Of course, this event has brought back “The Clash of
Civilizations” (as if it ever left). As a perfect example, Senator Lindsay
Graham has stated that “Our way of life doesn’t
fit into their scheme of how the world should be. If you stopped talking about
radical Islam, if you never did a cartoon again, that’s not enough. What people
need to get is they can’t be accommodated. They can’t be negotiated with. They
have to be eventually destroyed.” It’s them or us.
These stark terms and boundaries, boldly-colored in lines of a
rather cartoonish portrait, obscure the interdependence of Christianity and
Islam. Nirenbeg describes this interdependence as “coproduction,” that
religions coproduce each other in a dense network of identification and
dis-identification. Another phrase he uses here is “ambivalent neighborliness,”
an array of responses to the neighbor “ranging from love and toleration to
total extermination” (2).
Senator Graham and many others would do well to heed Nirenberg’s
analyses concerning the interrelationships between Christianity, Judaism, and
Islam:
My goal in them [the ensuing chapters] is simply to convince you that Islam, Christianity, and Judaism have never been independent of each other: that is as neighbors, in close relation to one another, that they have constantly transformed themselves, reinterpreting both their scriptures and their histories. Their pasts are not discrete, independent, or stable, and neither are their presents or their futures. (12)

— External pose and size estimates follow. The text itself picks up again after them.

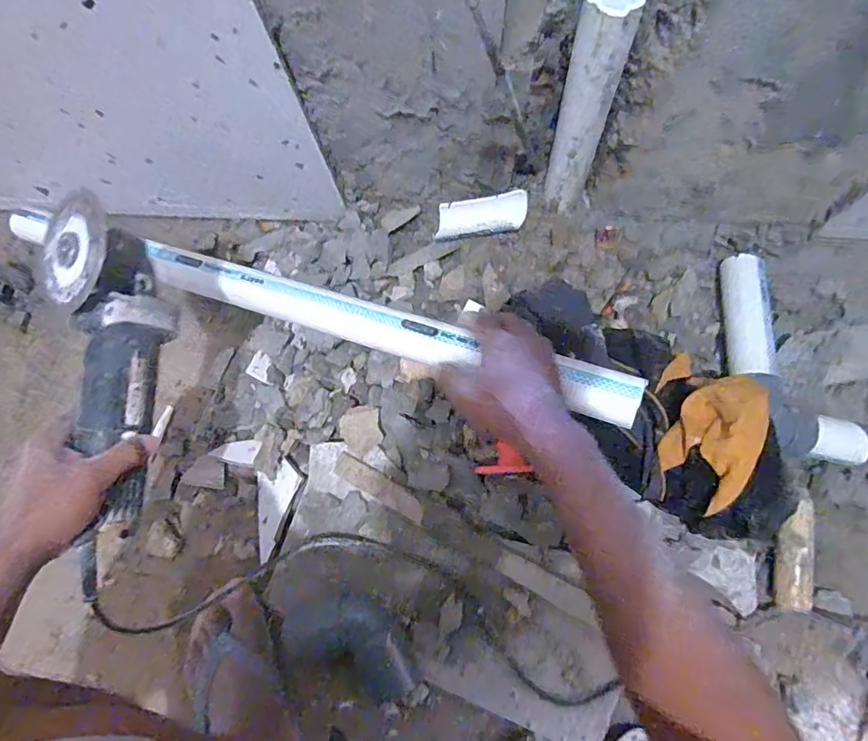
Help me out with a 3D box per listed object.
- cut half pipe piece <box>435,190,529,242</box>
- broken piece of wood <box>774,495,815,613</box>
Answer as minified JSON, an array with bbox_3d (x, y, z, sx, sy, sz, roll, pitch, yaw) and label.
[{"bbox_3d":[0.061,-0.195,0.656,0.116,0.023,0.054,-9,78,15],"label":"cut half pipe piece"},{"bbox_3d":[0.390,0.199,0.557,0.028,0.034,0.116,7,77,5],"label":"broken piece of wood"}]

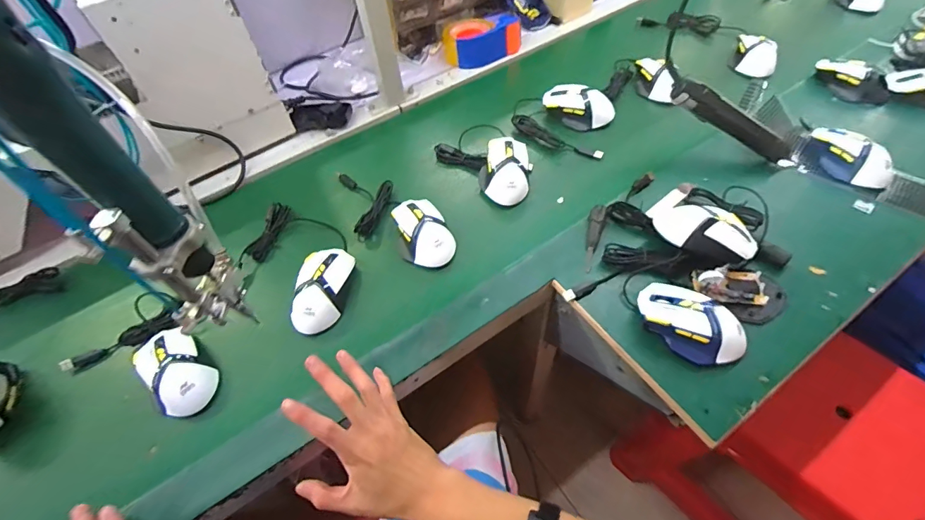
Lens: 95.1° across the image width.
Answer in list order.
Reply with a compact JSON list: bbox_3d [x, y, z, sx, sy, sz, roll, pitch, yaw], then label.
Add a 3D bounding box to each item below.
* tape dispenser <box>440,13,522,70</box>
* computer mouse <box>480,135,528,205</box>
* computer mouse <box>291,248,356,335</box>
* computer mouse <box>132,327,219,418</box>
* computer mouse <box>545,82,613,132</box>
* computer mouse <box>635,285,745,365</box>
[{"bbox_3d":[0.039,-0.438,0.843,0.154,0.055,0.086,-14,55,-5],"label":"tape dispenser"},{"bbox_3d":[0.065,-0.136,0.648,0.077,0.046,0.116,4,55,7],"label":"computer mouse"},{"bbox_3d":[-0.184,0.038,0.561,0.068,0.038,0.123,3,55,7],"label":"computer mouse"},{"bbox_3d":[-0.351,0.129,0.513,0.123,0.038,0.068,38,66,27],"label":"computer mouse"},{"bbox_3d":[0.196,-0.263,0.722,0.120,0.042,0.070,30,63,23],"label":"computer mouse"},{"bbox_3d":[0.258,0.069,0.478,0.115,0.046,0.062,32,63,24],"label":"computer mouse"}]

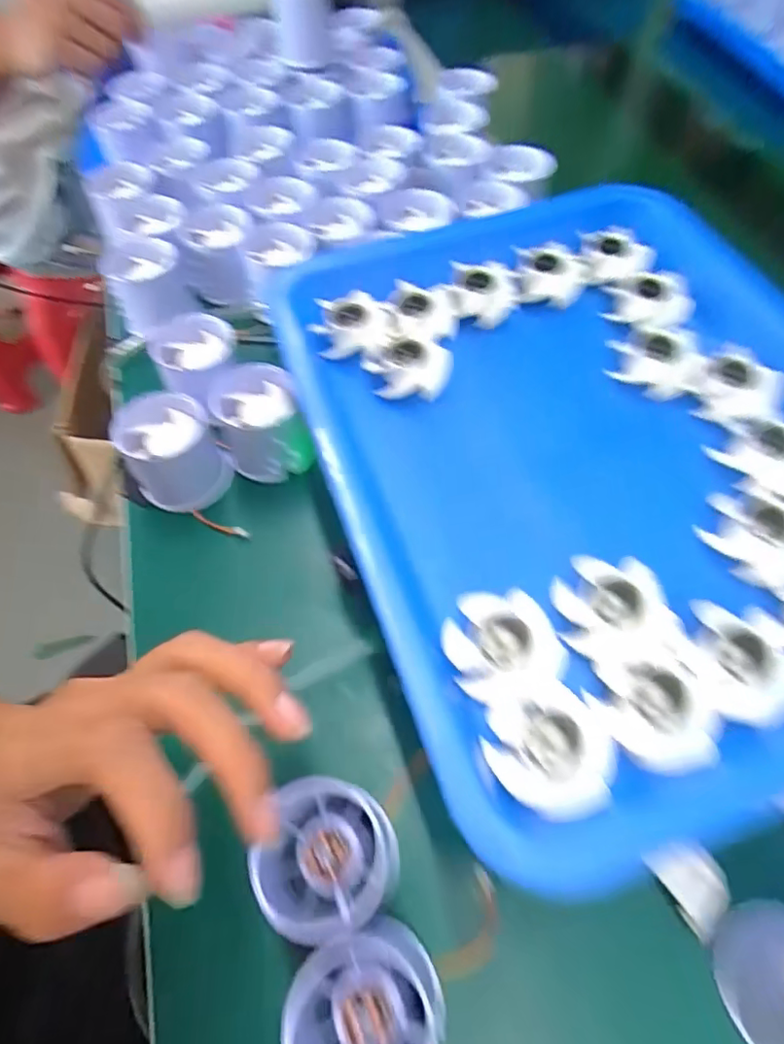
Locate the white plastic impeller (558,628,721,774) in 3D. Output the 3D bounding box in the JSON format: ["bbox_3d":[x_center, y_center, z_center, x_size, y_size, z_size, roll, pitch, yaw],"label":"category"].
[{"bbox_3d":[0.099,0.068,0.218,0.048,0.010,0.051,1,59,2],"label":"white plastic impeller"}]

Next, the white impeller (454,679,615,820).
[{"bbox_3d":[0.055,0.083,0.210,0.050,0.013,0.047,-1,59,2],"label":"white impeller"}]

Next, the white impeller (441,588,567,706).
[{"bbox_3d":[0.044,0.049,0.229,0.043,0.010,0.043,-1,59,1],"label":"white impeller"}]

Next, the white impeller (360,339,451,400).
[{"bbox_3d":[0.009,-0.087,0.313,0.047,0.016,0.036,2,59,3],"label":"white impeller"}]

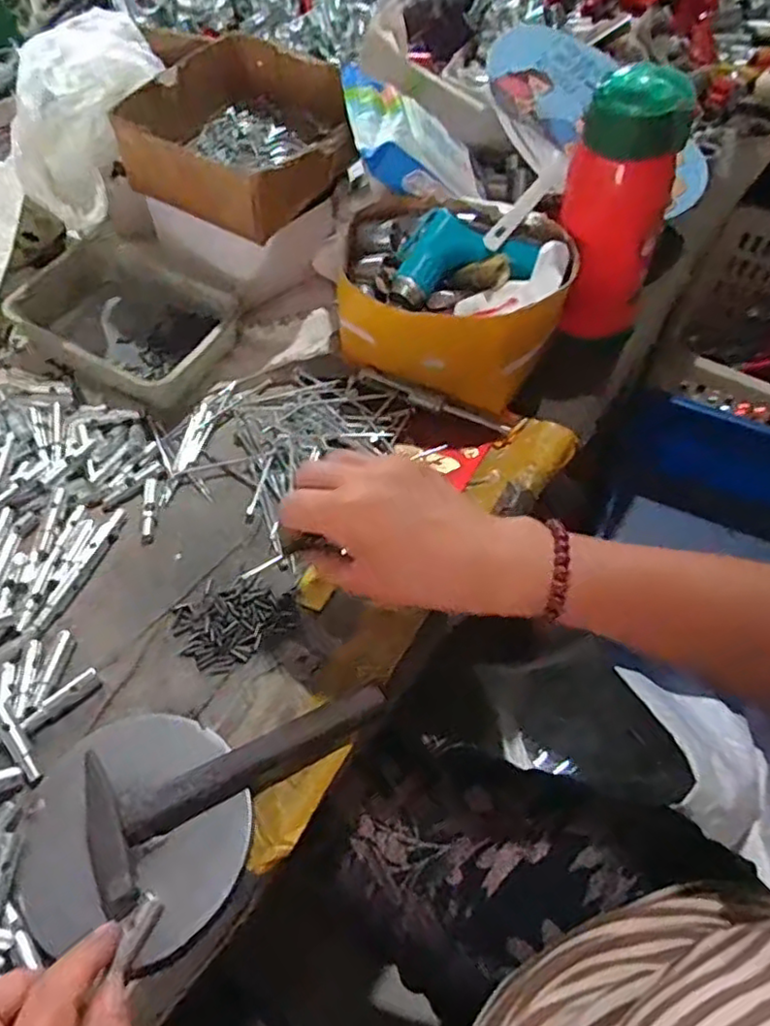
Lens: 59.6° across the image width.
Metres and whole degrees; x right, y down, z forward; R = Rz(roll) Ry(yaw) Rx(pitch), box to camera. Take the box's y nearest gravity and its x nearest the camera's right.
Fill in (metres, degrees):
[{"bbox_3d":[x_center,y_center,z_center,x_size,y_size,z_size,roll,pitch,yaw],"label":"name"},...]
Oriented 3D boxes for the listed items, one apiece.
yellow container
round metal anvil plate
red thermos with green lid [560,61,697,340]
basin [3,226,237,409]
[{"bbox_3d":[0.048,-0.179,0.561,0.191,0.107,0.152,26,60,16],"label":"yellow container"},{"bbox_3d":[-0.138,0.175,0.377,0.125,0.021,0.120,0,57,0],"label":"round metal anvil plate"},{"bbox_3d":[0.184,-0.235,0.536,0.073,0.193,0.063,-2,57,-2],"label":"red thermos with green lid"},{"bbox_3d":[-0.231,-0.170,0.600,0.186,0.060,0.132,31,62,19],"label":"basin"}]

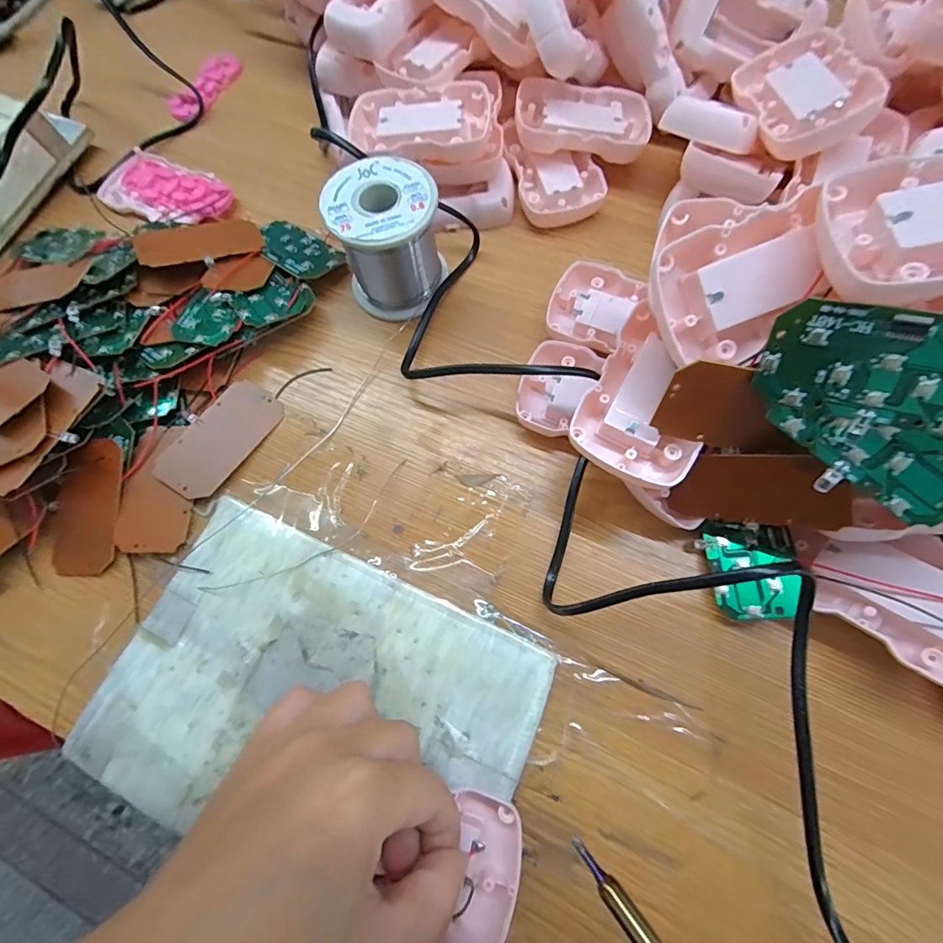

Total annihilation can never be good public policy, and
most importantly, it’s a blood-tinged fantasy that ultimately seeks to forget
how much our neighbors mean to us, even (and sadly, perhaps especially) when we
kill them.
2 comments:
Radical Islam in the sense the Senator surely meant is not the same as Islam any more than Nazism was the same as Germany. Radical Islam plays a very similar role in Islam (the civilisation) as Nazism did within Western civilisation -- a modernising revolt against modernity; using an atavistic conception of a warrior past to both revolt against, and adapt to, modernity. In both cases, their ambitions are/were not really negotiable with. Regrettable but true.
Also, the post you linked to is not entirely correct. Is ISIS really so different from the Almohades, or Almoravids, for example?